### Problem details:
Extract each line in the listing below that contains the string "segmentation".

### Items from a dataset:
============

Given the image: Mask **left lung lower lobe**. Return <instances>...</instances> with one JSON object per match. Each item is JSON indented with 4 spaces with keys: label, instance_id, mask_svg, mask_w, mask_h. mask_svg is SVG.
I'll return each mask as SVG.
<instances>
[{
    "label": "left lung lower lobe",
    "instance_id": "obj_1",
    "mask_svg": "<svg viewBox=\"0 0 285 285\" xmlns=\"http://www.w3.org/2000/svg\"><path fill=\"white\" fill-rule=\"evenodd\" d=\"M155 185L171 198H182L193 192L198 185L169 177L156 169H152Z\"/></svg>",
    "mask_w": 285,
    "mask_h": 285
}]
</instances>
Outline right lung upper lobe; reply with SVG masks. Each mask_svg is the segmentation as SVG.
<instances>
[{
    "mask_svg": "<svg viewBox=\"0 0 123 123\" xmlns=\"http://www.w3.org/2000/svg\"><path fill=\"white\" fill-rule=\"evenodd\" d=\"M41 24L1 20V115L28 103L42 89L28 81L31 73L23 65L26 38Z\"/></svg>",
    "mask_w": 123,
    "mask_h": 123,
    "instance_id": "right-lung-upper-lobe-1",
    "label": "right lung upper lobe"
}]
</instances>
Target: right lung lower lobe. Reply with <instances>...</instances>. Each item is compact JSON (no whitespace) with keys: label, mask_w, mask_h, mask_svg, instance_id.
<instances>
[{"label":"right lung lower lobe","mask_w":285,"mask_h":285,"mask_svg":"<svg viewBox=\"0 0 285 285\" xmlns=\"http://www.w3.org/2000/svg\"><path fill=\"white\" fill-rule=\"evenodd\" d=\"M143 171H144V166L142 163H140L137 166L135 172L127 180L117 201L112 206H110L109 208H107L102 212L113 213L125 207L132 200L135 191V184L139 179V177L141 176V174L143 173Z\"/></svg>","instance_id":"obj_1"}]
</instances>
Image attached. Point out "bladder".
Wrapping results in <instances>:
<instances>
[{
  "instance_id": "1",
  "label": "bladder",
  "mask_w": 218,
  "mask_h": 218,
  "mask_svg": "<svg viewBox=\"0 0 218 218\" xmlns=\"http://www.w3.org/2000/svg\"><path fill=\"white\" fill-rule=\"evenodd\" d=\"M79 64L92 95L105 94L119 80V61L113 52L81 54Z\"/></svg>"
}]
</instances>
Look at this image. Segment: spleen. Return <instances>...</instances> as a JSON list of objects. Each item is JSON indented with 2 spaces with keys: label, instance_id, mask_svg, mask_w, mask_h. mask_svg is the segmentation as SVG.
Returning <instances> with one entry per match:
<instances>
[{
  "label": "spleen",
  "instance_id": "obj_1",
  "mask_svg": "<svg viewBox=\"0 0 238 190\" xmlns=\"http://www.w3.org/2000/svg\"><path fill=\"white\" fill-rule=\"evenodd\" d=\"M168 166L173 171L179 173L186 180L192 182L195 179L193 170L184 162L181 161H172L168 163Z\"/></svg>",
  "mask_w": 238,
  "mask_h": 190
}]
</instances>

============

### Output of the task:
Outline right lung upper lobe; reply with SVG masks. Each mask_svg is the segmentation as SVG.
Look at this image. Segment: spleen. Return <instances>...</instances> as a JSON list of objects. Each item is JSON indented with 2 spaces with keys: label, instance_id, mask_svg, mask_w, mask_h. mask_svg is the segmentation as SVG.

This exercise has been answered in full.